Ozark Season 4 Part 1 is the first half of the final season of this classic Netflix show which had the capacity to become the new Breaking Bad, but didn’t quite reach those lofty heights. To be honest I have enjoyed it. The characters are brilliant, but I really am growing to hate the way it all seems to be shot in the dark or colour-graded to give that effect. It is hardly an advert for the Ozarks which on paper sound dreamy. The show still has the capacity to deliver some shocking twists – generally involving main characters getting shot when you least expect it – and this part has similar surprise body count.

While I am becoming increasing less sympathetic to the money laundering family’s woes, trapped as they are within a Mexican drug cartel’s machine, I hope the sun might finally come out for at least one character and that is the infinitely plucky and foul-mouthed Ruth Langmore played by Julia Garner. Off the back of her amazing performance in Ozark we’ve started watching Garner in Inventing Anna also on Netflix (and actually struggling not to think of her as Ruth doing a different accent).

Disenchantment also returned for a new season on Netflix recently and I found it worked better to binge watch it over the course of a week or so to get the best out of the show – a comedy fantasy animation from The Simpsons people bending fairytales into a story aimed at adults (a difficult trick I think, but one they pull off very well). Again it’s down to the characters to make this show work and that relies on good writing regardless of the gags. And the writing is really very good. Combined with some excellent voice talent (including many comedy actors from the UK) its a fun show deserving a congratulatory pat on the bum bum.

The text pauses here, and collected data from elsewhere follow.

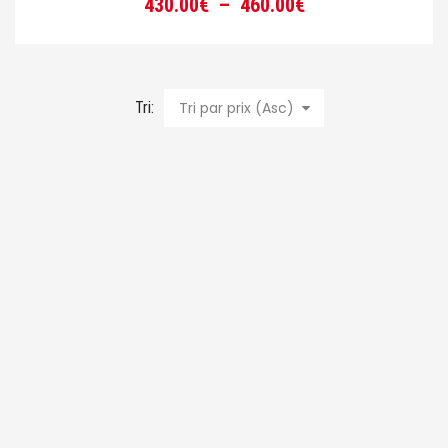
Plage
430.00
€
–
460.00
€
de
prix :
430.00€
à
Tri:
Tri par prix (Asc)
460.00€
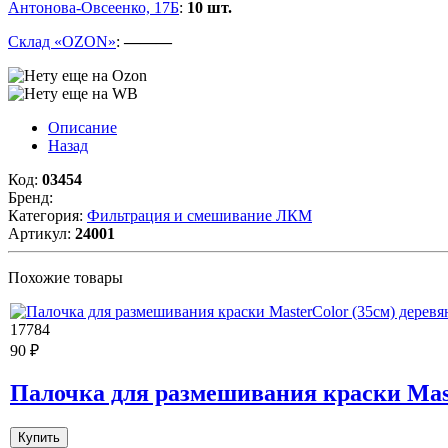
Антонова-Овсеенко, 17Б
:
10 шт.
Склад «OZON»
:
———
Описание
Назад
Код:
03454
Бренд:
Категория:
Фильтрация и смешивание ЛКМ
Артикул:
24001
Похожие товары
17784
90 ₽
Палочка для размешивания краски Mast
Купить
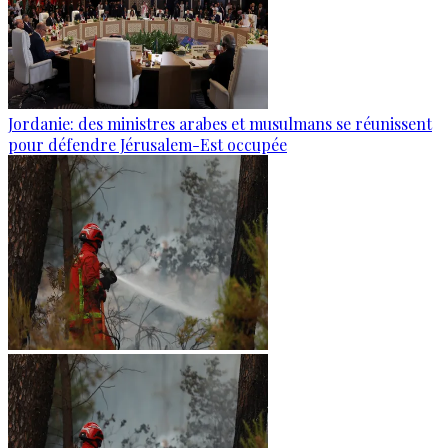
Jordanie: des ministres arabes et musulmans se réunissent
pour défendre Jérusalem-Est occupée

Reacher is the first of two much-anticipated shows in the Haynes household. It landed on Amazon earlier this year and after watching the first episode I was relieved to see that the makers have nailed it by casting the intelligent looking hunky slab of man meat that is Alan Ritchson instead of a grinning Scrappy-Doo Hollywood dwarf in the titular role. Siggy gave it a try and was hooked after the first sitting. So we got through the show relatively quickly. The first season was logically based on the first book Lee Child wrote ‘The Killing Floor’ as more or less stuck to the story pretty well.

Reacher is a barely contained psychopath when it comes to kicking bad guys’ asses and a bit of a smart-ass when it comes to doing a Sherlock Holmes analysis of a situation or piece of evidence. It’s a great combination and I think this show has legs. I am certainly looking forward to Season 2. It’s only when I watched it on TV that I realised that Reacher is essentially the Hulk without the inconvenient turning green and hulking out – he roams from town to town solving injustices as he goes. Also nice to see the author having a brief cameo in the final episode.

Peaky Blinders is the other show I have been gagging to watch. Last night we saw episode two of the final series and so far it is firing on all cylinders. Tom Hardy was brilliant as Alfie Solomon and it’s very good to see The Queen’s Gambit‘s Anya Taylor-Joy getting a lot more lines in this season. Cillian Murphy is an actor I have gradually grown to like and it’s nice to have seen such a complex character as Tommy Shelby develop over the course of the series which sees him getting further and further into a web of criminal and political plotting which now spans an ocean. Murphy and Taylor-Joy sizzled in their scene together in the first episode and I look forward to more drama as it progresses. And what a brilliant sound track! Love it.